Q.  You are very well known among many in our industry, especially as former EVP at Ziff Davis and editor of many of the ZD computer magazines during their heydays. For those who aren’t as familiar, highlight your experience in the trade show and conference space.
A. It’s been the proverbial long strange trip. I began as a journalist with a penchant for physics. As a result, I wrote about science and technology back before it was cool. I’m one of the PC long-beards. I co-wrote a book about online databases in the late 1970s over the DARPANet (the Internet’s daddy) using paired Godbauds micros (one of the early kit-based PCs). At Ziff Davis, I helped launch PC Magazine, ran PC Week and PC/Computing, and oversaw the Ziff Davis product testing lab and benchmark testing software. Later, as EVP at Ziff Davis, Bill Lohse and I oversaw the acquisition of big tech events like Interop and Seybold. Later at Softbank, Bill ran all the events, which now included Comdex, and I was responsible for the content at Interop, consumer events and special projects. I then spent many years helping start-ups get going. A number of those had event components, most prominently Inman News, which has a conference that dominates in residential real estate along with online news and analysis. Somewhere in there I found the time to write a lot of books on topics ranging from Intel microprocessors and Interferon to a social history of Virginia.
Q. You’ve been out of the events industry for a while, what made you come back to launch Pivot?

Instructions
1/ In the interview excerpt, which magazine did the speaker help launch at Ziff Davis?
2/ Carry the interview on trade shows and conferences forward from the point where it stops.
The data that follow come from a separate source and are unrelated to the interview.

Recorded data
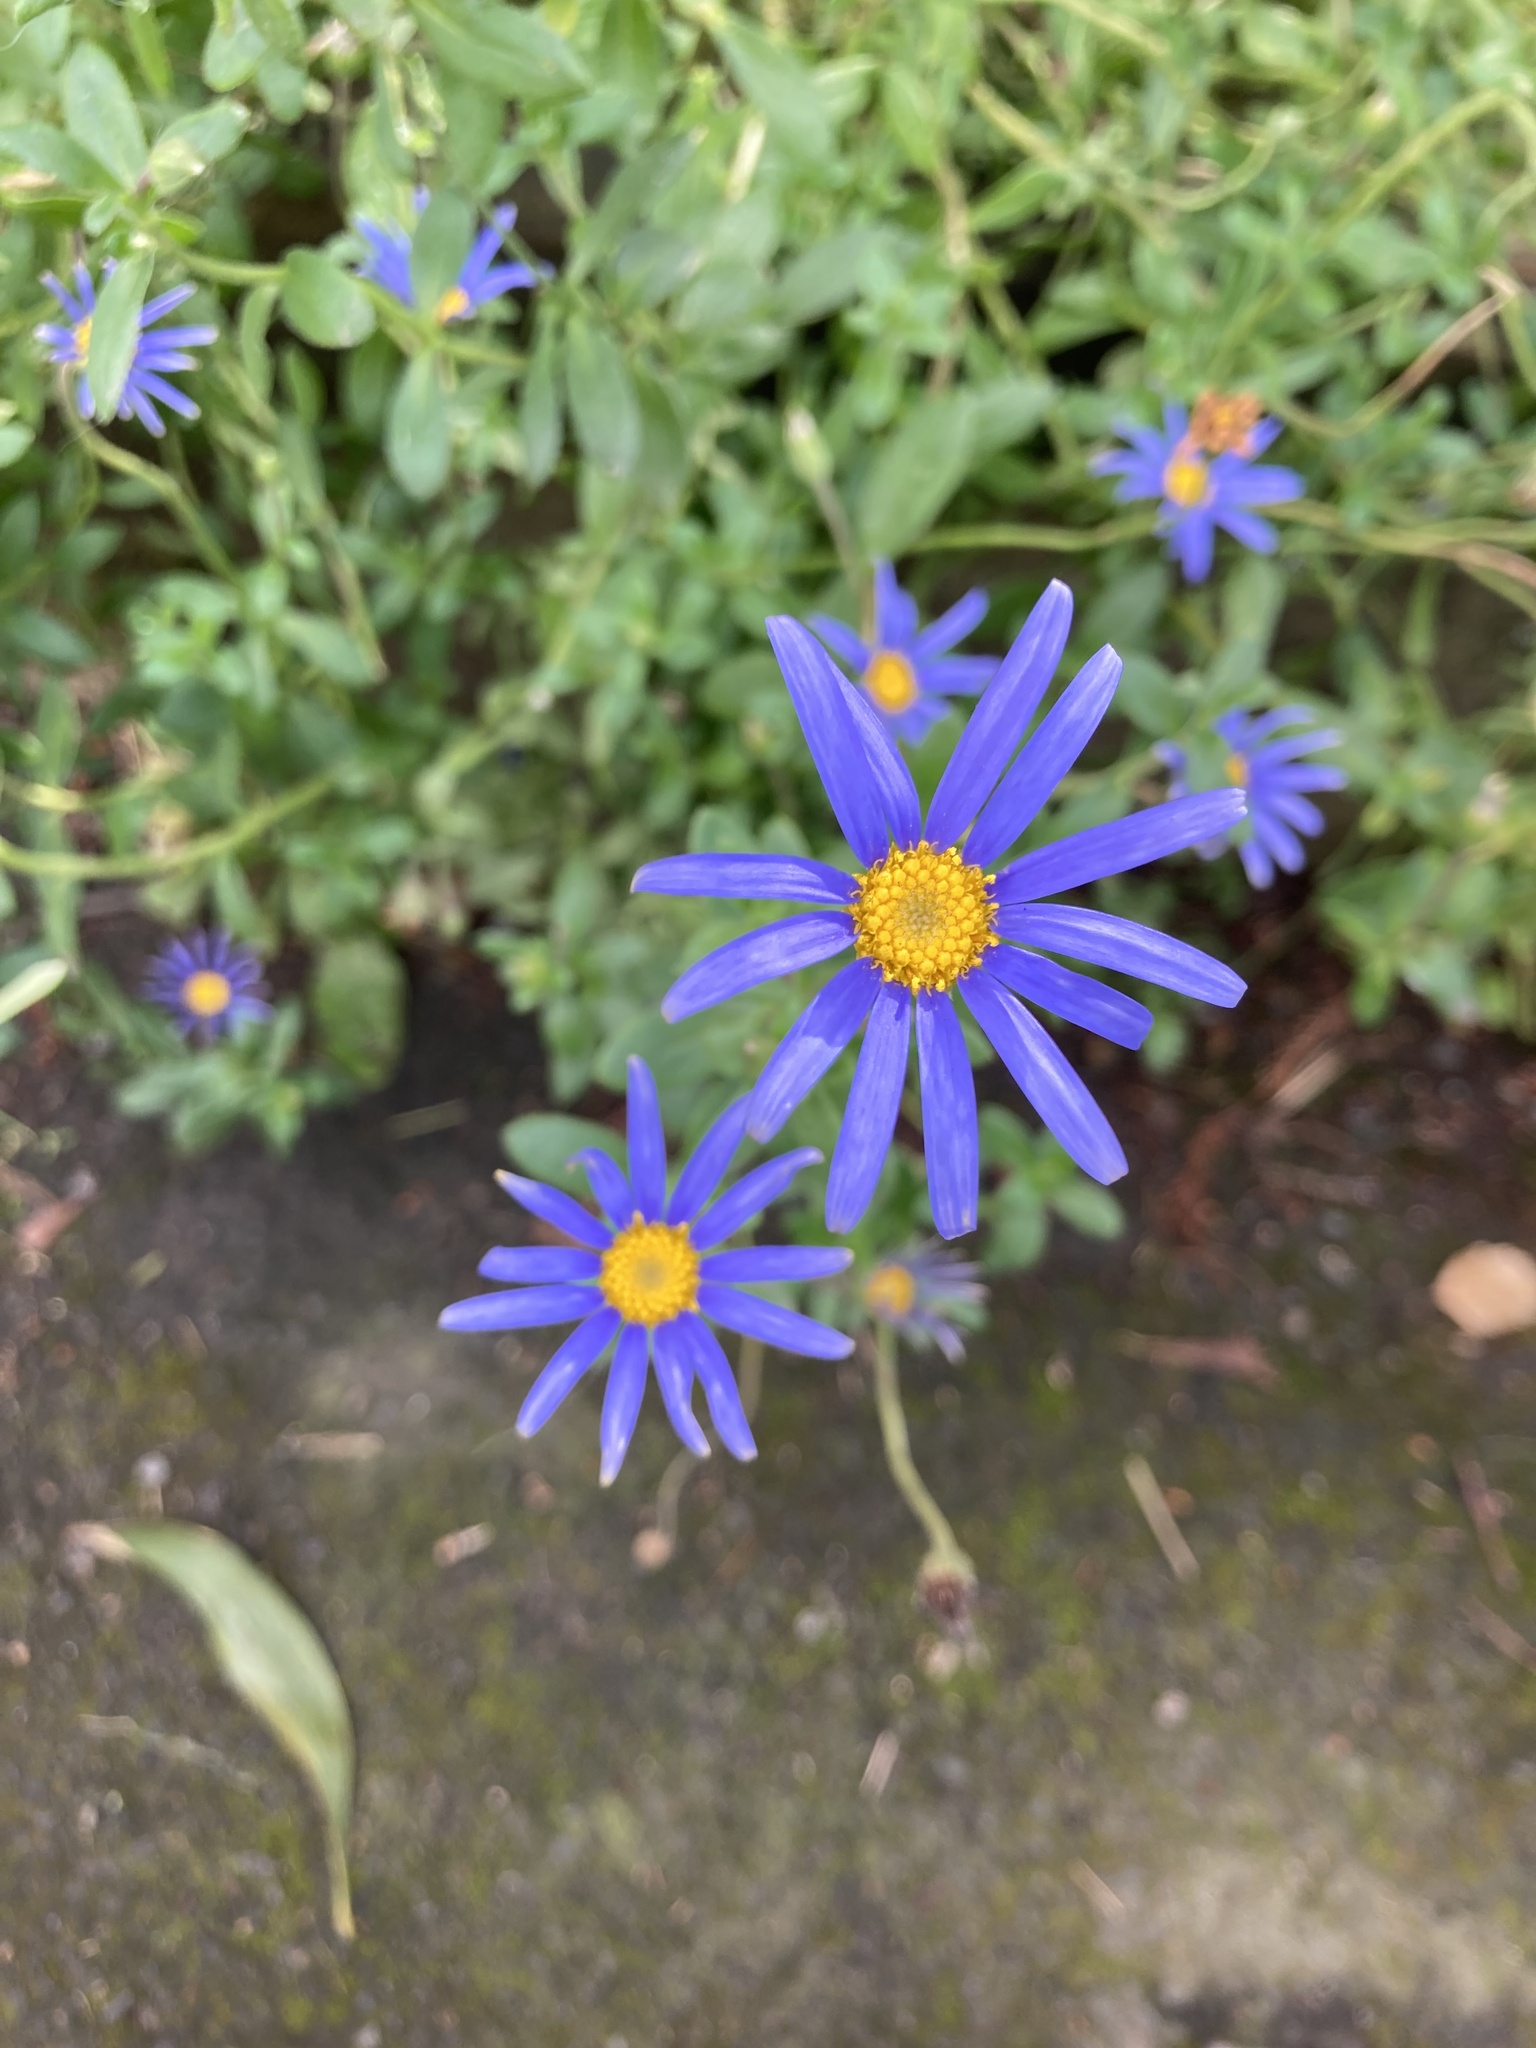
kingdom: Plantae
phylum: Tracheophyta
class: Magnoliopsida
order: Asterales
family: Asteraceae
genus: Felicia
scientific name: Felicia amelloides
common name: Blue marguerite
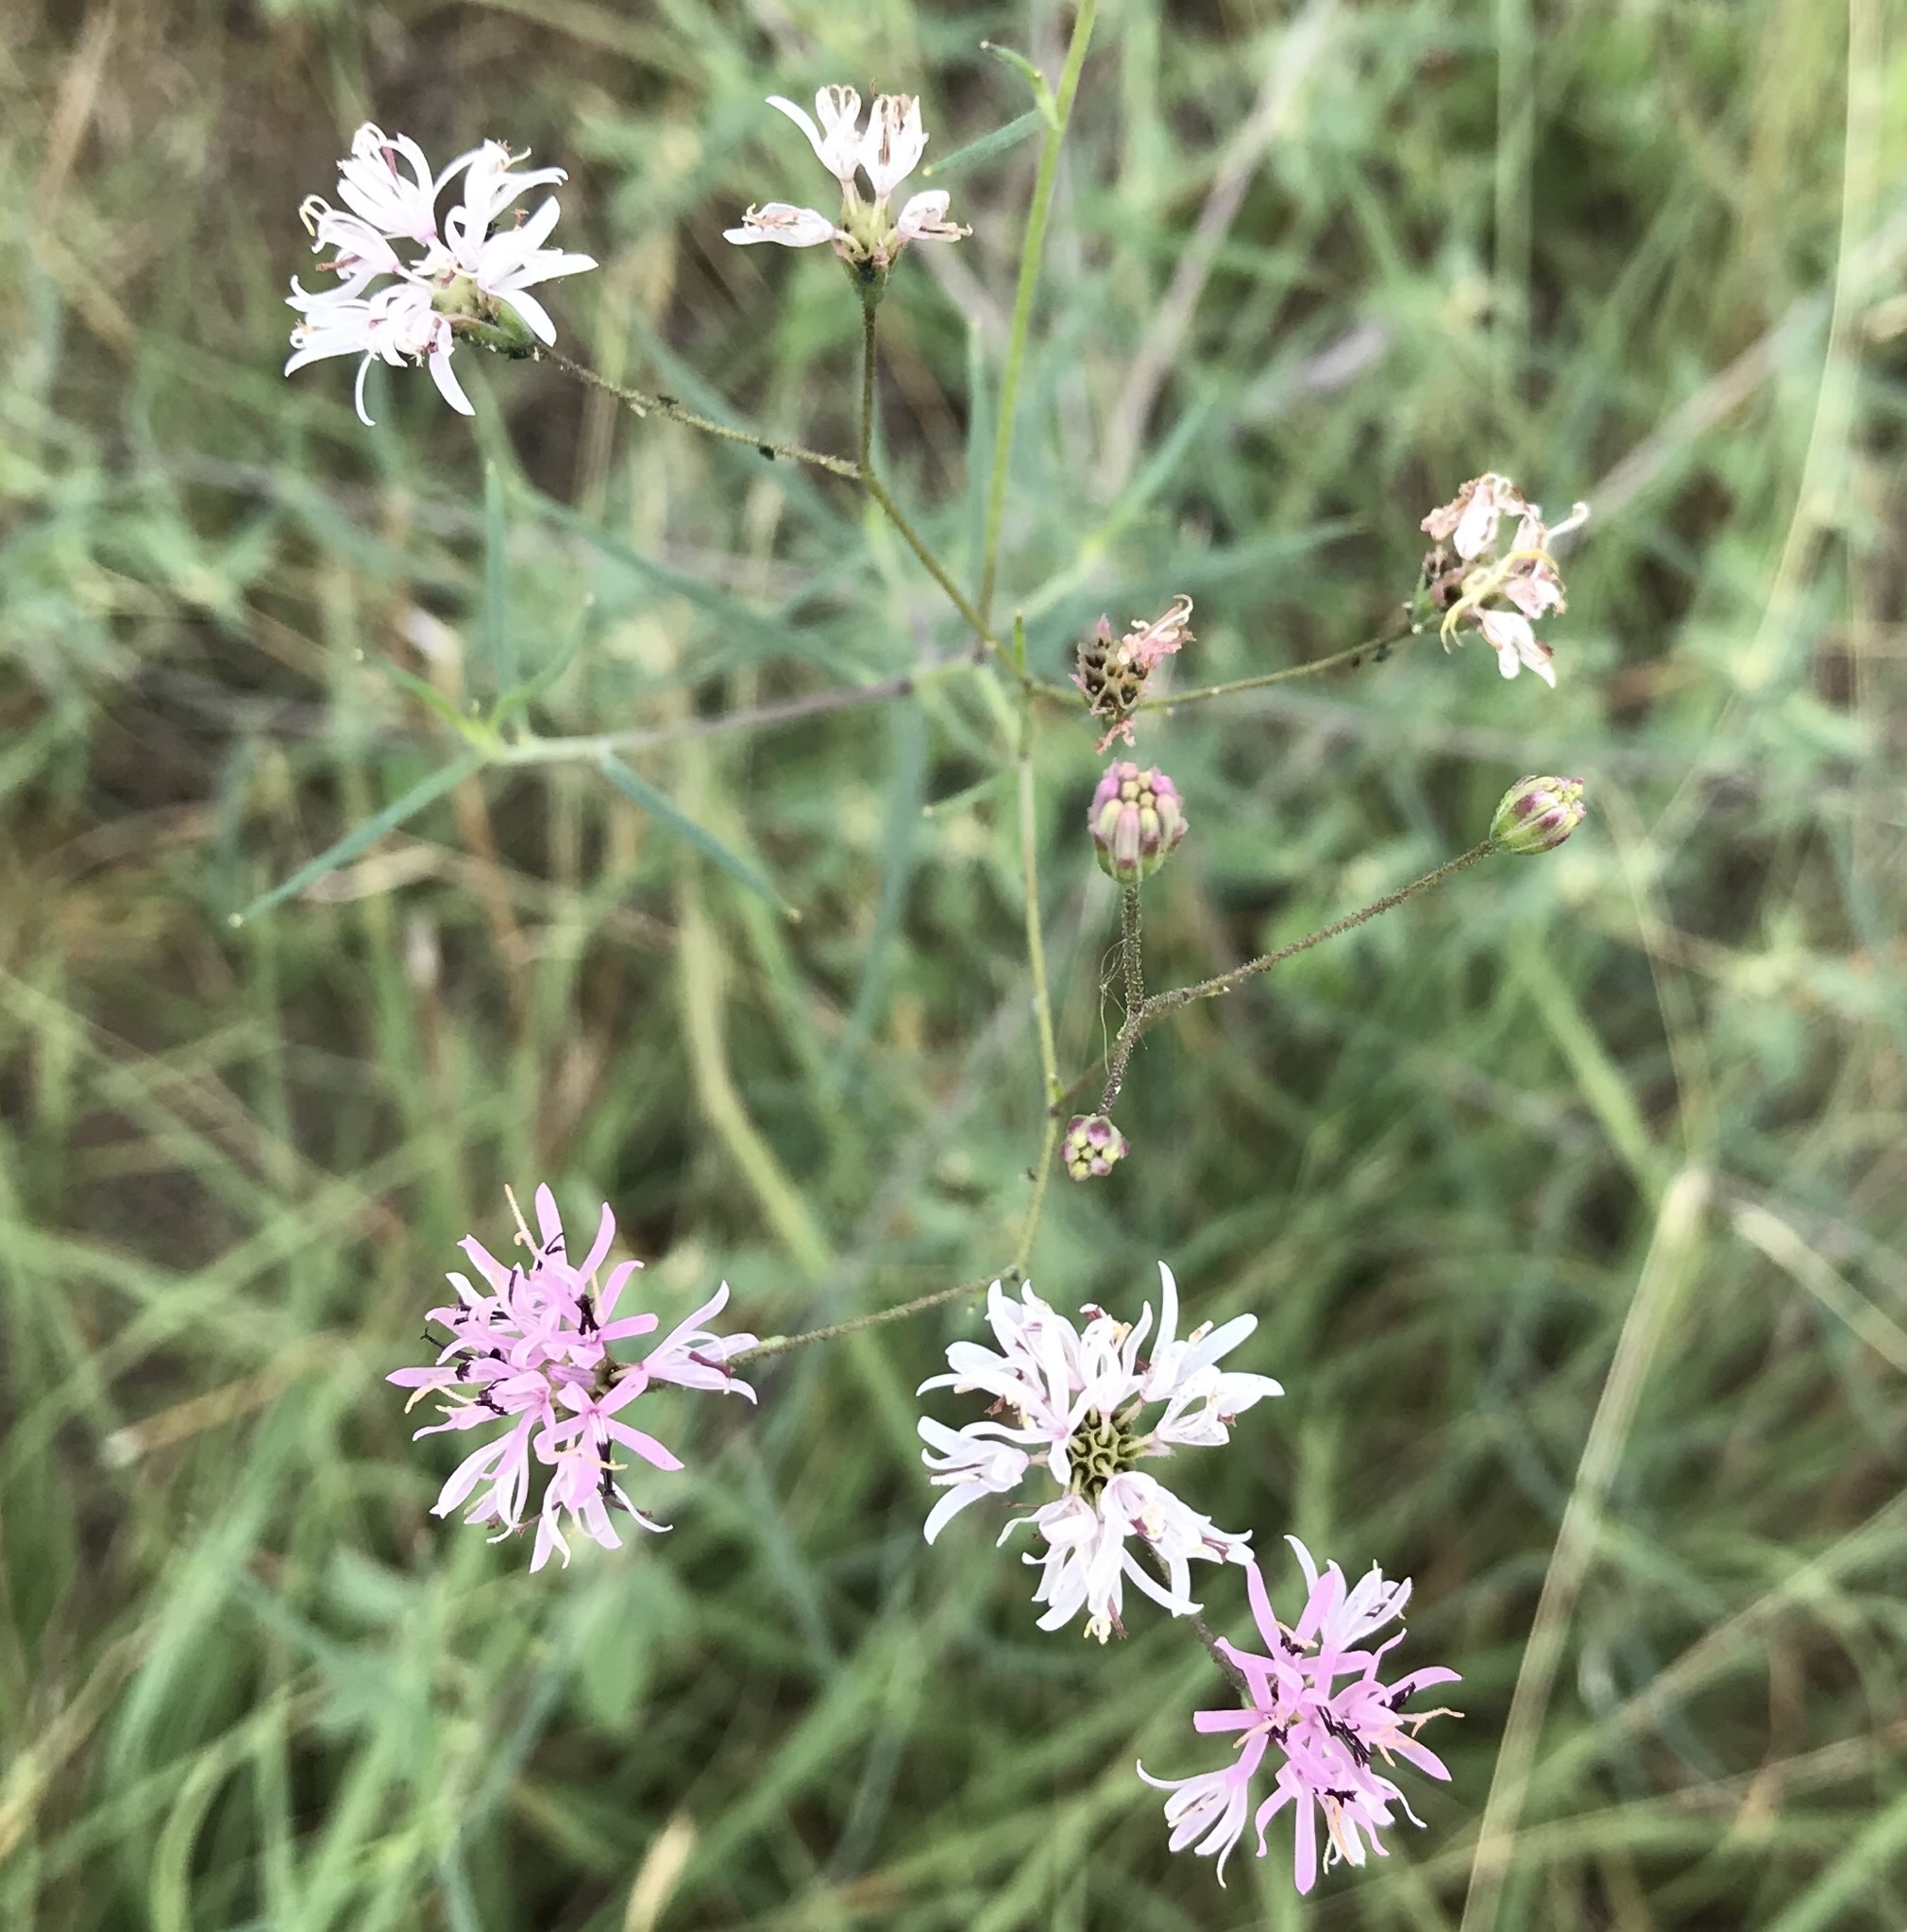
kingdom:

Expected responses
1/ PC Magazine.

2/
A. Two reasons. First, as social networking becomes the metaphor for communications and media, face-to-face interactions become a natural peak experience in that process. In the past, events were a counterpoint to media. Now, events are media. This caused me to think that events are going to rise in importance and value over the next several years. Even more importantly, watching the massive disruption wrought by social on the careers of friends and the fates of major media companies and brands, I recognized the characteristics—anxiety, new metrics, new technology, a need for new partnerships—that have driven market making events in earlier days. So, when Bill came with the idea for Pivot, I knew he was onto something and was eager to get on board.
Q. Often, we see trends in B2C trickle down into B2B. How do you think that “the rise of the social consumer” will affect trade show/ conference attendees and event marketers?
A. It is actually much bigger than the trend you mention. First, the bright line between F2F events and online activities is wearing down. Physical events are featuring avatars and online sessions have live conversations going on. I think we are seeing the early stages for a hybrid experience that will blend the best of F2F and online into something new and extremely powerful. This will be true both in business and consumer contexts. We are already seeing some companies move in this direction. This isn’t a digital event; replicating physical events online doesn’t seem to have worked. It is going to be something new.
The overall trend that is going to impact events, especially tech events, is the radical flip (can I say Pivot?) in how technology innovation is occurring. In the past, we saw tech innovation start deep inside big organizations. These innovations then gradually seeped into the consumer space in a process that sometimes took decades. Now, tech innovation is happening on the consumer side first. Think iPhones, Wiis, direct-order digital movies. These new capabilities are now being force fed back into corporations. Workers are demanding corporate tech as cool and easy-to-use as they have at home. This is going to tear up all kinds of long held structures in tech and IT and the supporting events along with them. Every B2B event is going to have a “c” component and require a “c” flair to be relevant to its audience.
Q. Given the constantly evolving shift in the media landscape, are you surprised at the ongoing relevance of face-to-face?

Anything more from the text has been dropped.